• Task: Give every entry again, word for word.

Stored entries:
-------------------------

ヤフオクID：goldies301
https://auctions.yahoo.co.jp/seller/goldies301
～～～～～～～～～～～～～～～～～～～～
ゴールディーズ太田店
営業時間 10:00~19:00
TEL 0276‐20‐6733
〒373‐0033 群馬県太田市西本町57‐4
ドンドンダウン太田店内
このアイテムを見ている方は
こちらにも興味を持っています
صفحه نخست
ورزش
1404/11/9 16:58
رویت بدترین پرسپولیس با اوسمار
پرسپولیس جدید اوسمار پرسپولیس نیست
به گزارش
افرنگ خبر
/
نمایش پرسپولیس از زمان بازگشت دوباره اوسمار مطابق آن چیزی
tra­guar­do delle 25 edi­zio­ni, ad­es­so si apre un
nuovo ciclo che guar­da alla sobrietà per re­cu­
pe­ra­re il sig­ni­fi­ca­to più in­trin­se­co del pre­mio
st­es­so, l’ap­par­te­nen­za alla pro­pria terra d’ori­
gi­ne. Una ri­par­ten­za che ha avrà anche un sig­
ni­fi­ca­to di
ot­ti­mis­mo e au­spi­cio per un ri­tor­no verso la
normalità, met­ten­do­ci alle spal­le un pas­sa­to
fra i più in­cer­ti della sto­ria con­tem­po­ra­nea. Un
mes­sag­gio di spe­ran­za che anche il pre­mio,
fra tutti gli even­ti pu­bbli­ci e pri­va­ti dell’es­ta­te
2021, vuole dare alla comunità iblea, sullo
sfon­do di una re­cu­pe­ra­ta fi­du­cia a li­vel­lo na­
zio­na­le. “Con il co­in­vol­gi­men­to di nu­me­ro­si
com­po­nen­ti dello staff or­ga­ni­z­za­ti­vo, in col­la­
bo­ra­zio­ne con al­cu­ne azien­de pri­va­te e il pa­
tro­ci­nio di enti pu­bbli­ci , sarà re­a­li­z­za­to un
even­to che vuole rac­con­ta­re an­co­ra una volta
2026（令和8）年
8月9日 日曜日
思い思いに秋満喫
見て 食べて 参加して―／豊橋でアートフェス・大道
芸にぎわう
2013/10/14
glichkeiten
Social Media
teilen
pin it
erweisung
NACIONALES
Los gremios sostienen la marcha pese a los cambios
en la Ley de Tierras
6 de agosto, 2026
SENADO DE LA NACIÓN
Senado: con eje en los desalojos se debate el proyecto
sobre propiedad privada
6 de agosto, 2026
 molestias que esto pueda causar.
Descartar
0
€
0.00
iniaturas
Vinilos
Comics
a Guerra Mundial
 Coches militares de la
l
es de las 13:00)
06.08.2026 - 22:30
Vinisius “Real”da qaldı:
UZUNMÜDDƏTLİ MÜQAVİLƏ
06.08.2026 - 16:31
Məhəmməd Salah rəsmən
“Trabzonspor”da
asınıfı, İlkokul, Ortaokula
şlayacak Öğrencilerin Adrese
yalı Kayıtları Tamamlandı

-------------------------

• Answer space:
ヤフオクID：goldies301
https://auctions.yahoo.co.jp/seller/goldies301
～～～～～～～～～～～～～～～～～～～～
ゴールディーズ太田店
営業時間 10:00~19:00
TEL 0276‐20‐6733
〒373‐0033 群馬県太田市西本町57‐4
ドンドンダウン太田店内
このアイテムを見ている方は
こちらにも興味を持っています
صفحه نخست
ورزش
1404/11/9 16:58
رویت بدترین پرسپولیس با اوسمار
پرسپولیس جدید اوسمار پرسپولیس نیست
به گزارش
افرنگ خبر
/
نمایش پرسپولیس از زمان بازگشت دوباره اوسمار مطابق آن چیزی
tra­guar­do delle 25 edi­zio­ni, ad­es­so si apre un
nuovo ciclo che guar­da alla sobrietà per re­cu­
pe­ra­re il sig­ni­fi­ca­to più in­trin­se­co del pre­mio
st­es­so, l’ap­par­te­nen­za alla pro­pria terra d’ori­
gi­ne. Una ri­par­ten­za che ha avrà anche un sig­
ni­fi­ca­to di
ot­ti­mis­mo e au­spi­cio per un ri­tor­no verso la
normalità, met­ten­do­ci alle spal­le un pas­sa­to
fra i più in­cer­ti della sto­ria con­tem­po­ra­nea. Un
mes­sag­gio di spe­ran­za che anche il pre­mio,
fra tutti gli even­ti pu­bbli­ci e pri­va­ti dell’es­ta­te
2021, vuole dare alla comunità iblea, sullo
sfon­do di una re­cu­pe­ra­ta fi­du­cia a li­vel­lo na­
zio­na­le. “Con il co­in­vol­gi­men­to di nu­me­ro­si
com­po­nen­ti dello staff or­ga­ni­z­za­ti­vo, in col­la­
bo­ra­zio­ne con al­cu­ne azien­de pri­va­te e il pa­
tro­ci­nio di enti pu­bbli­ci , sarà re­a­li­z­za­to un
even­to che vuole rac­con­ta­re an­co­ra una volta
2026（令和8）年
8月9日 日曜日
思い思いに秋満喫
見て 食べて 参加して―／豊橋でアートフェス・大道
芸にぎわう
2013/10/14
glichkeiten
Social Media
teilen
pin it
erweisung
NACIONALES
Los gremios sostienen la marcha pese a los cambios
en la Ley de Tierras
6 de agosto, 2026
SENADO DE LA NACIÓN
Senado: con eje en los desalojos se debate el proyecto
sobre propiedad privada
6 de agosto, 2026
 molestias que esto pueda causar.
Descartar
0
€
0.00
iniaturas
Vinilos
Comics
a Guerra Mundial
 Coches militares de la
l
es de las 13:00)
06.08.2026 - 22:30
Vinisius “Real”da qaldı:
UZUNMÜDDƏTLİ MÜQAVİLƏ
06.08.2026 - 16:31
Məhəmməd Salah rəsmən
“Trabzonspor”da
asınıfı, İlkokul, Ortaokula
şlayacak Öğrencilerin Adrese
yalı Kayıtları Tamamlandı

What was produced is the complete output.